═══ Page excerpt

Chinese language and culture classes have become a popular offering in schools. But what happens when China breaks free from language and area studies? Teachers find that it can complement the arts and English, sway through dance and music, trek across social studies, and even trifle with physics. Surprising subject area pairings revitalizes teaching as educators try fresh approaches, learn from one another, and see their own areas of specialty in a new light.
A case study of an innovative pairing of arts and language teachers spearheaded by policy-makers in Kentucky reveals strategies and benefits for integrating subject areas. “When you integrate, you double achievement,” says Jacque Bott Van Houten, world language and international education consultant for the Kentucky Department of Education. The Kentucky legislature originally awarded money so schools themselves could establish integrated programs, but administrators and teachers were unsure how to do so, and their efforts floundered. The Department of Education then decided to organize summer academies and directly train teachers to engender ongoing collaboration.

══════

▶ **Challenge 1**
Select every line in the listing that contains the string "none".
The passage on Chinese classes has no connection to the listing that comes after it.

═══ Available data

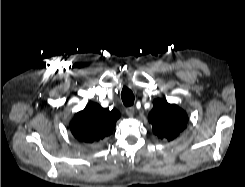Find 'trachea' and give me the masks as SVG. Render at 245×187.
<instances>
[{
	"label": "trachea",
	"instance_id": "3493384b",
	"mask_svg": "<svg viewBox=\"0 0 245 187\" xmlns=\"http://www.w3.org/2000/svg\"><path fill=\"white\" fill-rule=\"evenodd\" d=\"M121 98L125 106H132L134 104V94L129 88H124L122 90Z\"/></svg>",
	"mask_w": 245,
	"mask_h": 187
}]
</instances>
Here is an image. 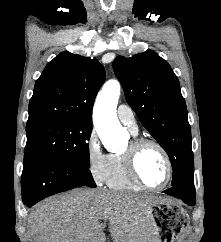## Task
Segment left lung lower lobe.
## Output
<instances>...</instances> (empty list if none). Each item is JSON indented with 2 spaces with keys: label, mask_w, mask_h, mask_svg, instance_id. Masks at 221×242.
I'll return each instance as SVG.
<instances>
[{
  "label": "left lung lower lobe",
  "mask_w": 221,
  "mask_h": 242,
  "mask_svg": "<svg viewBox=\"0 0 221 242\" xmlns=\"http://www.w3.org/2000/svg\"><path fill=\"white\" fill-rule=\"evenodd\" d=\"M165 194L172 195L182 199L188 205L195 204V188L193 179H187L183 182L172 186L164 192Z\"/></svg>",
  "instance_id": "1"
}]
</instances>
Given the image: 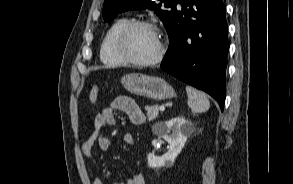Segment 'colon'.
<instances>
[{"label": "colon", "mask_w": 293, "mask_h": 184, "mask_svg": "<svg viewBox=\"0 0 293 184\" xmlns=\"http://www.w3.org/2000/svg\"><path fill=\"white\" fill-rule=\"evenodd\" d=\"M99 94V87L97 85H94L89 93V100L91 104H94L97 100Z\"/></svg>", "instance_id": "obj_1"}]
</instances>
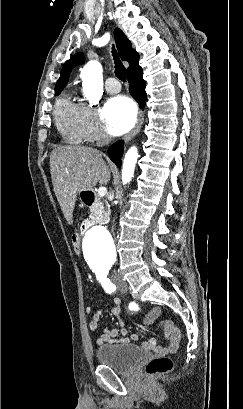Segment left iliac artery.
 Masks as SVG:
<instances>
[{
	"mask_svg": "<svg viewBox=\"0 0 243 409\" xmlns=\"http://www.w3.org/2000/svg\"><path fill=\"white\" fill-rule=\"evenodd\" d=\"M97 279L101 283L102 287L106 290L108 293H112L113 291L116 290V286L110 282V280L107 278L108 270L101 269V270H96L95 271Z\"/></svg>",
	"mask_w": 243,
	"mask_h": 409,
	"instance_id": "left-iliac-artery-1",
	"label": "left iliac artery"
}]
</instances>
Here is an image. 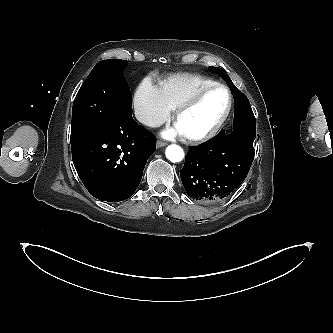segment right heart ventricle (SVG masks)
<instances>
[{
	"label": "right heart ventricle",
	"instance_id": "right-heart-ventricle-1",
	"mask_svg": "<svg viewBox=\"0 0 333 333\" xmlns=\"http://www.w3.org/2000/svg\"><path fill=\"white\" fill-rule=\"evenodd\" d=\"M216 83L213 79L193 73H178L161 81L159 90L171 110H176L199 89Z\"/></svg>",
	"mask_w": 333,
	"mask_h": 333
}]
</instances>
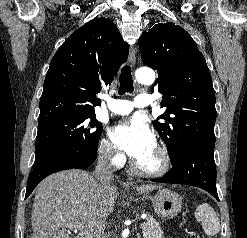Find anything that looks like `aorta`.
I'll return each instance as SVG.
<instances>
[{"mask_svg":"<svg viewBox=\"0 0 247 238\" xmlns=\"http://www.w3.org/2000/svg\"><path fill=\"white\" fill-rule=\"evenodd\" d=\"M136 79L139 83L151 85L155 81V73L148 68H141L136 71Z\"/></svg>","mask_w":247,"mask_h":238,"instance_id":"obj_1","label":"aorta"}]
</instances>
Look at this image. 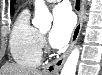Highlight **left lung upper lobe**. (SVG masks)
I'll use <instances>...</instances> for the list:
<instances>
[{
    "label": "left lung upper lobe",
    "mask_w": 102,
    "mask_h": 75,
    "mask_svg": "<svg viewBox=\"0 0 102 75\" xmlns=\"http://www.w3.org/2000/svg\"><path fill=\"white\" fill-rule=\"evenodd\" d=\"M15 3V0H11V13L14 12V7H13V4Z\"/></svg>",
    "instance_id": "5c2ea615"
}]
</instances>
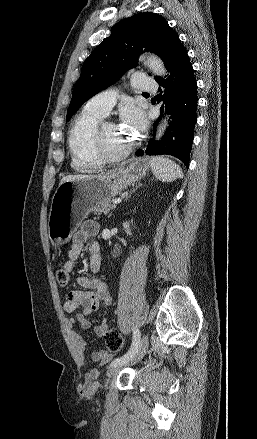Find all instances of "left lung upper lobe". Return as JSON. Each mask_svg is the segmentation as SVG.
<instances>
[{
  "label": "left lung upper lobe",
  "instance_id": "1",
  "mask_svg": "<svg viewBox=\"0 0 257 439\" xmlns=\"http://www.w3.org/2000/svg\"><path fill=\"white\" fill-rule=\"evenodd\" d=\"M178 35L160 15L144 12L118 22L85 60L67 110L66 122L92 96L136 66L139 53H156L166 65Z\"/></svg>",
  "mask_w": 257,
  "mask_h": 439
}]
</instances>
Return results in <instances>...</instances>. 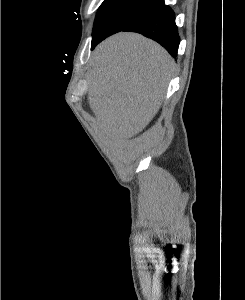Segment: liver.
Returning a JSON list of instances; mask_svg holds the SVG:
<instances>
[{"label": "liver", "mask_w": 245, "mask_h": 300, "mask_svg": "<svg viewBox=\"0 0 245 300\" xmlns=\"http://www.w3.org/2000/svg\"><path fill=\"white\" fill-rule=\"evenodd\" d=\"M173 58L136 33H117L93 54L88 101L101 127L115 138H131L154 118L174 72Z\"/></svg>", "instance_id": "obj_1"}]
</instances>
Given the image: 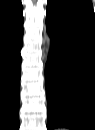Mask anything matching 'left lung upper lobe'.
<instances>
[{
	"label": "left lung upper lobe",
	"mask_w": 95,
	"mask_h": 130,
	"mask_svg": "<svg viewBox=\"0 0 95 130\" xmlns=\"http://www.w3.org/2000/svg\"><path fill=\"white\" fill-rule=\"evenodd\" d=\"M47 13L53 16H81L95 21L93 6L89 0H48Z\"/></svg>",
	"instance_id": "5c2ea615"
}]
</instances>
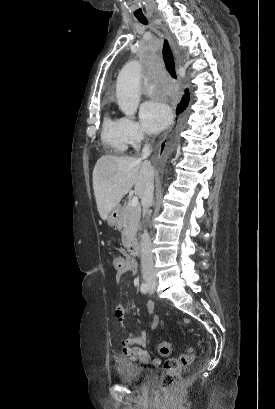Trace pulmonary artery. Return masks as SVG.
Returning a JSON list of instances; mask_svg holds the SVG:
<instances>
[{
  "instance_id": "pulmonary-artery-1",
  "label": "pulmonary artery",
  "mask_w": 275,
  "mask_h": 409,
  "mask_svg": "<svg viewBox=\"0 0 275 409\" xmlns=\"http://www.w3.org/2000/svg\"><path fill=\"white\" fill-rule=\"evenodd\" d=\"M148 90H149L148 95H149V96H152L153 93H154L155 87H154V86H149V87H148Z\"/></svg>"
}]
</instances>
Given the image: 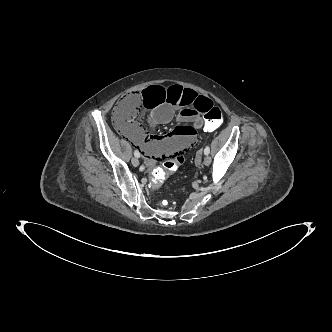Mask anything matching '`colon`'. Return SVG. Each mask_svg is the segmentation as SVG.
Instances as JSON below:
<instances>
[{"label":"colon","mask_w":332,"mask_h":332,"mask_svg":"<svg viewBox=\"0 0 332 332\" xmlns=\"http://www.w3.org/2000/svg\"><path fill=\"white\" fill-rule=\"evenodd\" d=\"M141 95L142 94L136 93L130 94L119 101L114 110V121L117 125L128 126L132 124L133 118L143 107ZM203 114L205 121L202 127L205 132H212L222 124L223 114L218 107L211 105ZM185 165L186 159L183 155L175 160L165 158L161 166L151 171V177L149 179L150 186L154 189L161 188L170 173L183 169Z\"/></svg>","instance_id":"1"}]
</instances>
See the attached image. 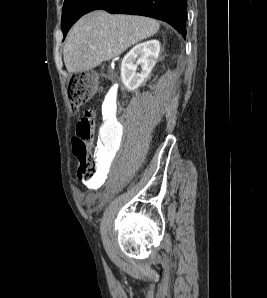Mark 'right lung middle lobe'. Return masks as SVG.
<instances>
[{"label": "right lung middle lobe", "instance_id": "obj_1", "mask_svg": "<svg viewBox=\"0 0 267 298\" xmlns=\"http://www.w3.org/2000/svg\"><path fill=\"white\" fill-rule=\"evenodd\" d=\"M97 0H65L62 10V30L66 36L70 27L84 14L90 12Z\"/></svg>", "mask_w": 267, "mask_h": 298}]
</instances>
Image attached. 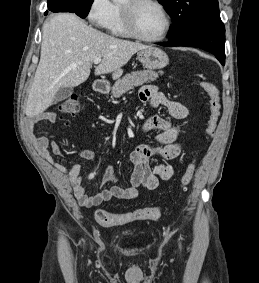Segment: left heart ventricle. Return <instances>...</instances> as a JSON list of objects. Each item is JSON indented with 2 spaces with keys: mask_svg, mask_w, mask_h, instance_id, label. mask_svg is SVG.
Returning <instances> with one entry per match:
<instances>
[{
  "mask_svg": "<svg viewBox=\"0 0 259 283\" xmlns=\"http://www.w3.org/2000/svg\"><path fill=\"white\" fill-rule=\"evenodd\" d=\"M139 31L148 37H159L166 28L163 12L154 4L143 3L136 10Z\"/></svg>",
  "mask_w": 259,
  "mask_h": 283,
  "instance_id": "b2bd125f",
  "label": "left heart ventricle"
}]
</instances>
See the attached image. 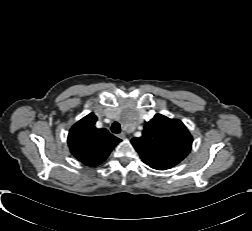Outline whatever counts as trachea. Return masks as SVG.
<instances>
[{"label": "trachea", "mask_w": 252, "mask_h": 231, "mask_svg": "<svg viewBox=\"0 0 252 231\" xmlns=\"http://www.w3.org/2000/svg\"><path fill=\"white\" fill-rule=\"evenodd\" d=\"M111 131L113 133H120L121 132L120 124L118 122H114L111 126Z\"/></svg>", "instance_id": "obj_1"}]
</instances>
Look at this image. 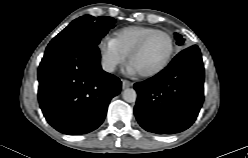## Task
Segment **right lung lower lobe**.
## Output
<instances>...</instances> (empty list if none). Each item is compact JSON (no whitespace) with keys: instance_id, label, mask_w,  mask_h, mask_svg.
I'll return each instance as SVG.
<instances>
[{"instance_id":"1","label":"right lung lower lobe","mask_w":248,"mask_h":158,"mask_svg":"<svg viewBox=\"0 0 248 158\" xmlns=\"http://www.w3.org/2000/svg\"><path fill=\"white\" fill-rule=\"evenodd\" d=\"M38 99L48 123L61 133L98 128L121 81L102 70L100 51L88 42L51 41L38 69Z\"/></svg>"}]
</instances>
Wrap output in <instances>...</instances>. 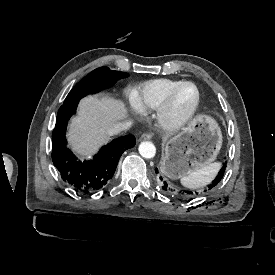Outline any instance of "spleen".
<instances>
[{
    "label": "spleen",
    "mask_w": 275,
    "mask_h": 275,
    "mask_svg": "<svg viewBox=\"0 0 275 275\" xmlns=\"http://www.w3.org/2000/svg\"><path fill=\"white\" fill-rule=\"evenodd\" d=\"M222 167L221 162L210 163L203 168L193 171L180 179L181 184L189 189H197L210 184Z\"/></svg>",
    "instance_id": "1"
}]
</instances>
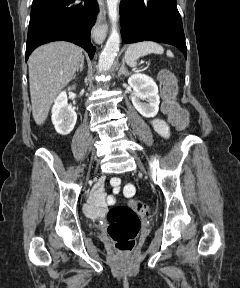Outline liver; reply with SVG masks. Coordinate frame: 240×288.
<instances>
[{"mask_svg": "<svg viewBox=\"0 0 240 288\" xmlns=\"http://www.w3.org/2000/svg\"><path fill=\"white\" fill-rule=\"evenodd\" d=\"M83 61L82 49L65 41L40 46L30 55V96L37 125L45 122L54 98L72 80Z\"/></svg>", "mask_w": 240, "mask_h": 288, "instance_id": "6515ba94", "label": "liver"}]
</instances>
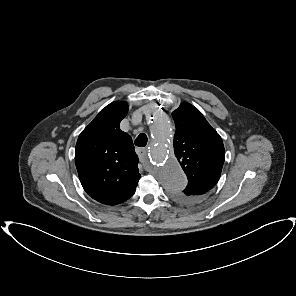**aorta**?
<instances>
[{"label":"aorta","mask_w":296,"mask_h":296,"mask_svg":"<svg viewBox=\"0 0 296 296\" xmlns=\"http://www.w3.org/2000/svg\"><path fill=\"white\" fill-rule=\"evenodd\" d=\"M147 115L151 120L149 155L155 168V175L167 190H181L186 186L187 179L179 163L174 159L172 144L174 125L168 114L156 103L148 105Z\"/></svg>","instance_id":"1"}]
</instances>
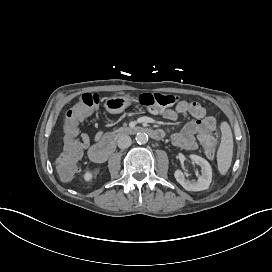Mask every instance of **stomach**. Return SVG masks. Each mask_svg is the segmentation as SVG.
I'll return each instance as SVG.
<instances>
[{
    "label": "stomach",
    "mask_w": 272,
    "mask_h": 272,
    "mask_svg": "<svg viewBox=\"0 0 272 272\" xmlns=\"http://www.w3.org/2000/svg\"><path fill=\"white\" fill-rule=\"evenodd\" d=\"M133 101L134 98L130 95L113 96L107 98L104 106L109 113L117 114L123 112Z\"/></svg>",
    "instance_id": "obj_1"
}]
</instances>
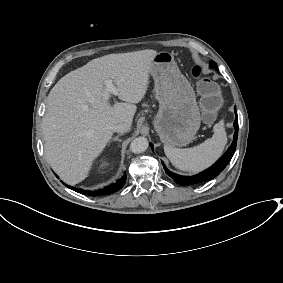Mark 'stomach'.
Instances as JSON below:
<instances>
[{
    "mask_svg": "<svg viewBox=\"0 0 283 283\" xmlns=\"http://www.w3.org/2000/svg\"><path fill=\"white\" fill-rule=\"evenodd\" d=\"M149 73L160 104L153 122L160 140L172 147L187 145L201 122L190 82L181 74L173 55L165 51L155 55Z\"/></svg>",
    "mask_w": 283,
    "mask_h": 283,
    "instance_id": "1",
    "label": "stomach"
}]
</instances>
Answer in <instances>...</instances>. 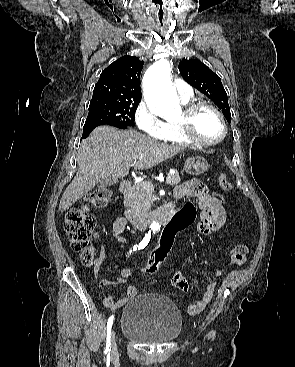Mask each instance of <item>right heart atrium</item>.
Wrapping results in <instances>:
<instances>
[{
	"mask_svg": "<svg viewBox=\"0 0 295 367\" xmlns=\"http://www.w3.org/2000/svg\"><path fill=\"white\" fill-rule=\"evenodd\" d=\"M135 122L140 130L156 139H163L168 131V124L143 101L136 109Z\"/></svg>",
	"mask_w": 295,
	"mask_h": 367,
	"instance_id": "d8ad5b80",
	"label": "right heart atrium"
}]
</instances>
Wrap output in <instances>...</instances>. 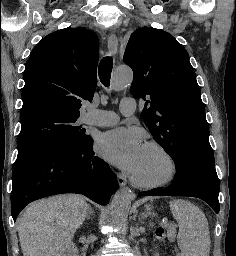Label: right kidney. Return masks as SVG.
<instances>
[{"instance_id": "right-kidney-1", "label": "right kidney", "mask_w": 236, "mask_h": 256, "mask_svg": "<svg viewBox=\"0 0 236 256\" xmlns=\"http://www.w3.org/2000/svg\"><path fill=\"white\" fill-rule=\"evenodd\" d=\"M69 254L70 256H76L77 248H74V246H71V248H69Z\"/></svg>"}]
</instances>
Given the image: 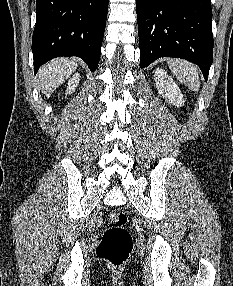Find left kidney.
Instances as JSON below:
<instances>
[{
  "label": "left kidney",
  "instance_id": "left-kidney-1",
  "mask_svg": "<svg viewBox=\"0 0 233 286\" xmlns=\"http://www.w3.org/2000/svg\"><path fill=\"white\" fill-rule=\"evenodd\" d=\"M155 82L159 94H161L168 103L176 106L184 105L183 95L179 87L165 70L161 68L156 69Z\"/></svg>",
  "mask_w": 233,
  "mask_h": 286
}]
</instances>
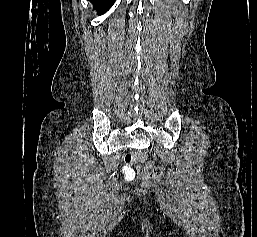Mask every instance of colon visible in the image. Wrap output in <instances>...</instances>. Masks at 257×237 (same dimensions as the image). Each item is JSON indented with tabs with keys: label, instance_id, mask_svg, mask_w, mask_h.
<instances>
[{
	"label": "colon",
	"instance_id": "1",
	"mask_svg": "<svg viewBox=\"0 0 257 237\" xmlns=\"http://www.w3.org/2000/svg\"><path fill=\"white\" fill-rule=\"evenodd\" d=\"M145 158V154L141 151H135L125 157L126 162H141ZM139 177L146 183L150 180L162 176L163 171L160 167L154 165H145L138 167Z\"/></svg>",
	"mask_w": 257,
	"mask_h": 237
}]
</instances>
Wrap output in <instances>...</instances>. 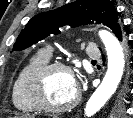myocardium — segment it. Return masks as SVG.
Here are the masks:
<instances>
[{"mask_svg": "<svg viewBox=\"0 0 133 118\" xmlns=\"http://www.w3.org/2000/svg\"><path fill=\"white\" fill-rule=\"evenodd\" d=\"M55 70H64L73 75L70 66L63 62H48L32 73L28 80V96L37 109L50 113H65L73 109L79 102L80 96L76 92L75 97L67 104L54 106L47 103L44 98L43 89L47 76Z\"/></svg>", "mask_w": 133, "mask_h": 118, "instance_id": "1", "label": "myocardium"}]
</instances>
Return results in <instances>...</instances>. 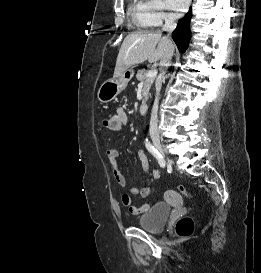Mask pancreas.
<instances>
[{
	"label": "pancreas",
	"instance_id": "pancreas-1",
	"mask_svg": "<svg viewBox=\"0 0 261 273\" xmlns=\"http://www.w3.org/2000/svg\"><path fill=\"white\" fill-rule=\"evenodd\" d=\"M147 70L141 69L137 71L136 78L138 81H142L144 83L143 90H142V96H143V102L147 101L148 93L151 88L152 83L155 80V77H147Z\"/></svg>",
	"mask_w": 261,
	"mask_h": 273
}]
</instances>
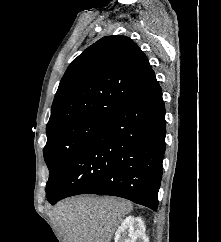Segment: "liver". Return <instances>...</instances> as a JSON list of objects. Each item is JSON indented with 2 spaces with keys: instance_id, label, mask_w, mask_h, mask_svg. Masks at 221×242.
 <instances>
[{
  "instance_id": "liver-1",
  "label": "liver",
  "mask_w": 221,
  "mask_h": 242,
  "mask_svg": "<svg viewBox=\"0 0 221 242\" xmlns=\"http://www.w3.org/2000/svg\"><path fill=\"white\" fill-rule=\"evenodd\" d=\"M132 204L119 198L74 197L57 204L52 211L63 242H110Z\"/></svg>"
}]
</instances>
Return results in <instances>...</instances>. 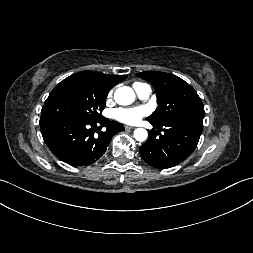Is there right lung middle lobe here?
Wrapping results in <instances>:
<instances>
[{"instance_id": "right-lung-middle-lobe-1", "label": "right lung middle lobe", "mask_w": 253, "mask_h": 253, "mask_svg": "<svg viewBox=\"0 0 253 253\" xmlns=\"http://www.w3.org/2000/svg\"><path fill=\"white\" fill-rule=\"evenodd\" d=\"M109 89L84 72L61 81L49 94L40 120L76 119L94 121L102 118Z\"/></svg>"}]
</instances>
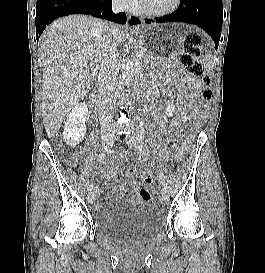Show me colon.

══════

▶ **Challenge 2**
According to the passage on Chinese classes, which subject areas can Chinese be paired with?

▶ **Response 1**
<instances>...</instances> (empty list if none). Each item is JSON indented with 2 spaces with keys: label, mask_w, mask_h, mask_svg, instance_id. Masks at 221×242.
<instances>...</instances> (empty list if none). Each item is compact JSON (no whitespace) with keys: instance_id, label, mask_w,  mask_h, mask_svg.

▶ **Response 2**
The arts, English, dance, music, social studies, and physics.